New on-campus housing project could begin in Lot 22 sooner rather than later

Cars sit parked in commuter Lot 22 on Washington Street Feb. 10

One of Central Michigan University's largest commuter lots could begin repurposing to a new apartment complex by next semester.

The planned apartment complex, called the Washington Commons, would be built along Washington Street between the Towers community and Preston Street. 

The complex is a part of CMU's Master Plan which was presented to the Board of Trustees at its Sept. 23, 2021 meeting. Trustees agreed to the $1.5 million project design.

Through emails, some faculty members have already been alerted that Lot 22 will be closed for construction at the beginning of the summer.

"After this semester, faculty will need to park in other lots on campus with designated faculty spaces, such as Lot 16, Lot 6F, Lot 56 and Lot 23," an email from the dean's office at the College of Liberal Arts and Social Sciences read.

However, the university has said the project still must receive approval from the Board of Trustees. 

“If approved by the Board of Trustees, the proposed Washington Commons residential community project would be located in the space currently occupied by Lot 22,” Director of Communications, Aaron Mills said in a statement.“In developing the project proposal, CMU leaders included plans to add new parking areas and to reallocate existing parking spaces to ensure students, faculty and staff continue to have ample access to parking.”

Lot 22, which contains around 900 parking spots, is one of the largest commuter lots on campus.  

Washington Commons will replace the over 50-year old Northwest Apartments and Kewadin Village that "regularly require heavy maintenance," according to a Sept. 23, 2021 press release.

The two complexes would be demolished if the project is approved.

At the Dec. 7 Board of Trustees meeting, President Bob Davies said the project is "building for the future."

"One of the reasons why we are losing students to other institutions is because of our residential hall capacity. The other part of it is that Northwest and Kewadin have outlived their useful life. So Washington Commons will basically be the replacement," Davies said. 

He said after Northwest and Kewadin are demolished, the total number of beds will decrease slightly.

Kewadin Village is home to a large number of nontraditional students and their families.

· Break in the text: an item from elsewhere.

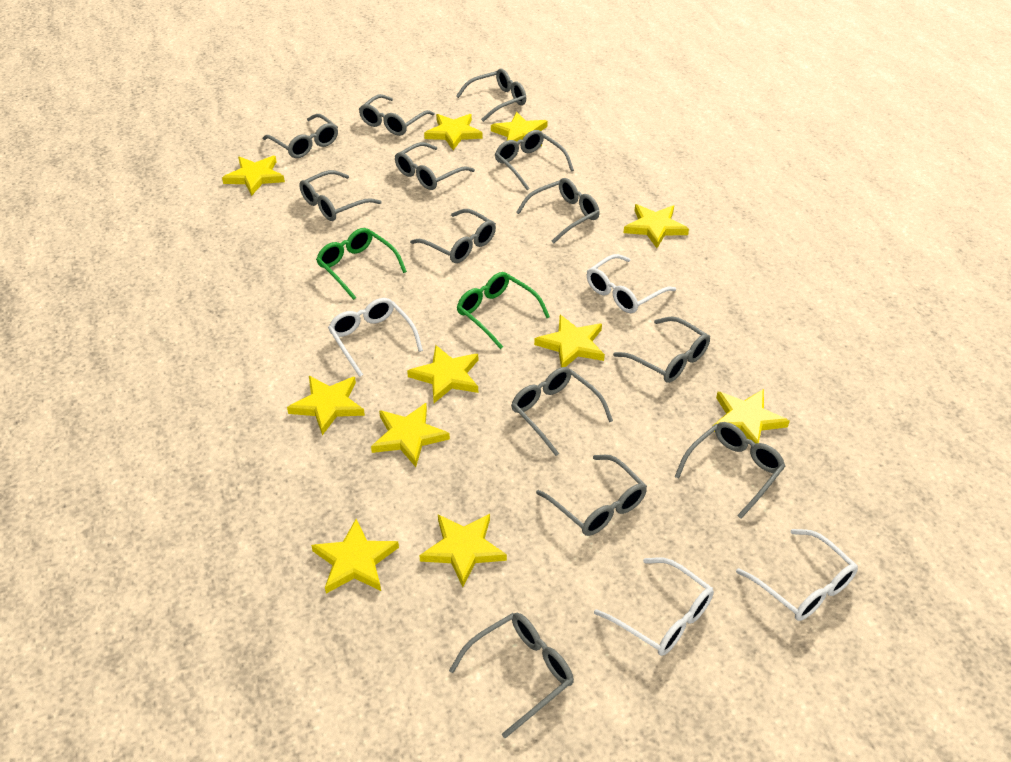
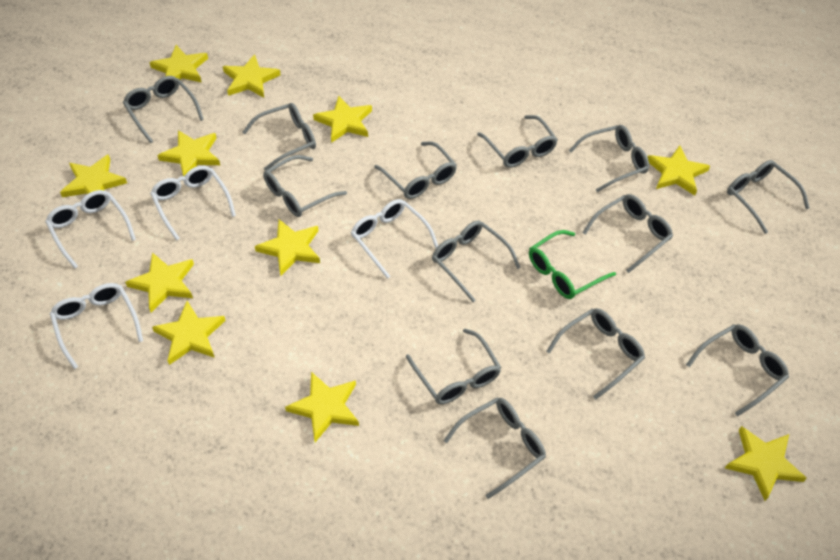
green glasses: [316,228,407,300] [457,272,550,349] = 2 -> [529,230,616,299] = 1

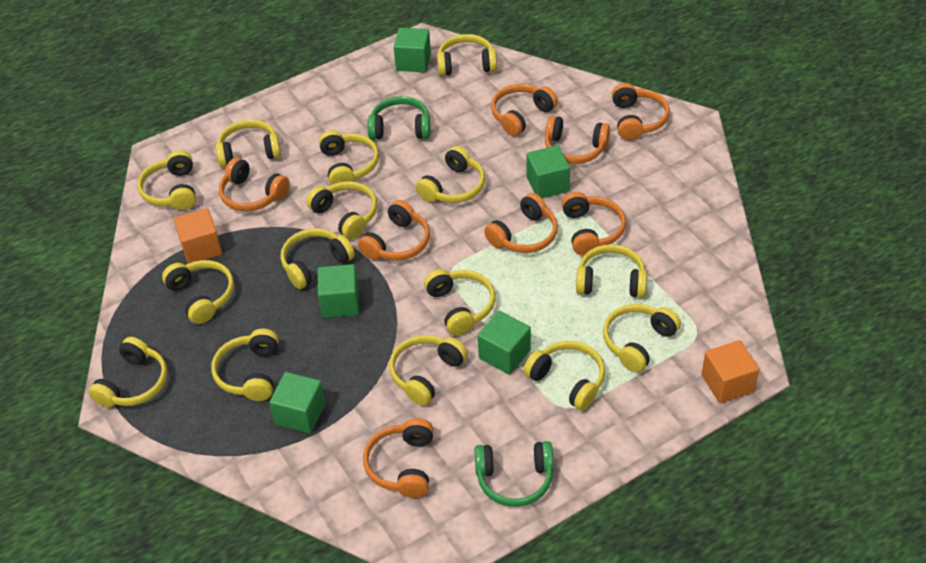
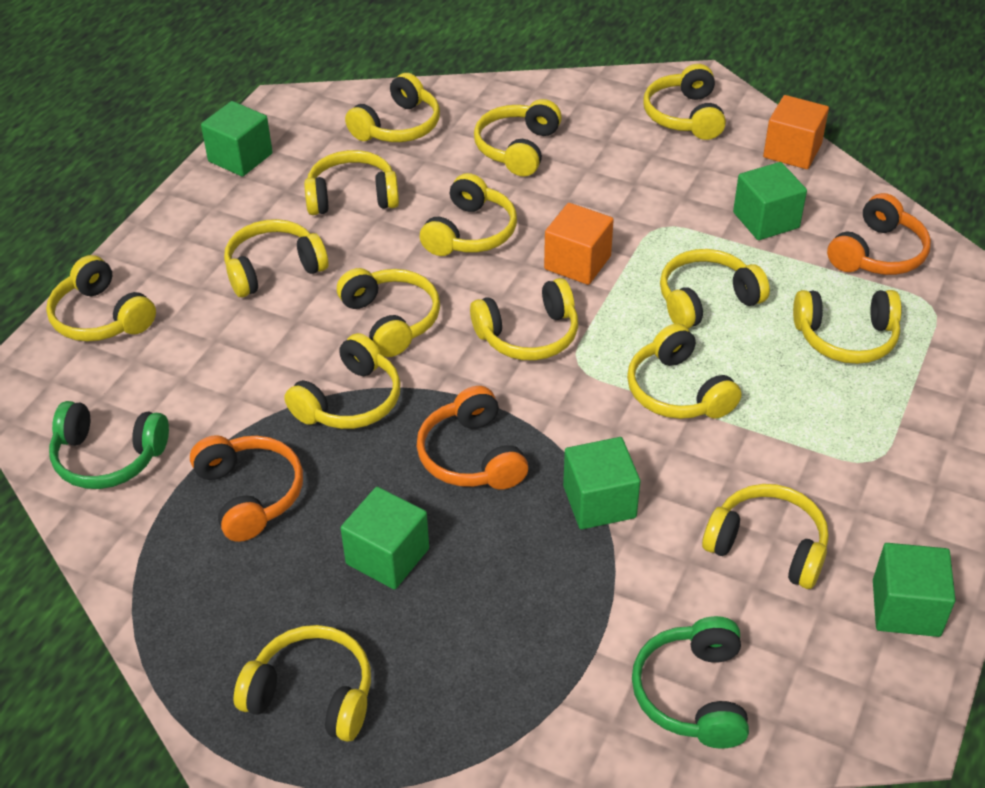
orange headphones: [219,158,290,212] [358,200,430,261] [363,418,434,498] [484,193,558,253] [491,84,558,136] [545,115,610,164] [562,192,626,256] [612,83,670,140] = 8 -> [190,435,303,542] [416,386,528,490] [827,193,931,275] = 3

The Northwest Apartments complex is known for being one of the most affordable on-campus housing options because living there doesn't require students to purchase a meal plan. 

Trustees meet for their formal session on Feb. 17. Mills said the plan requires approval from the Board of Trustees before moving forward. To address the board, speakers must fill out the form available on CMU's website. 

“Plans for design and financing of the Washington Commons project have not yet been approved by the Board of Trustees," Mills said. "If and when the project proposal moves forward, we will update the campus community on plans and progress.”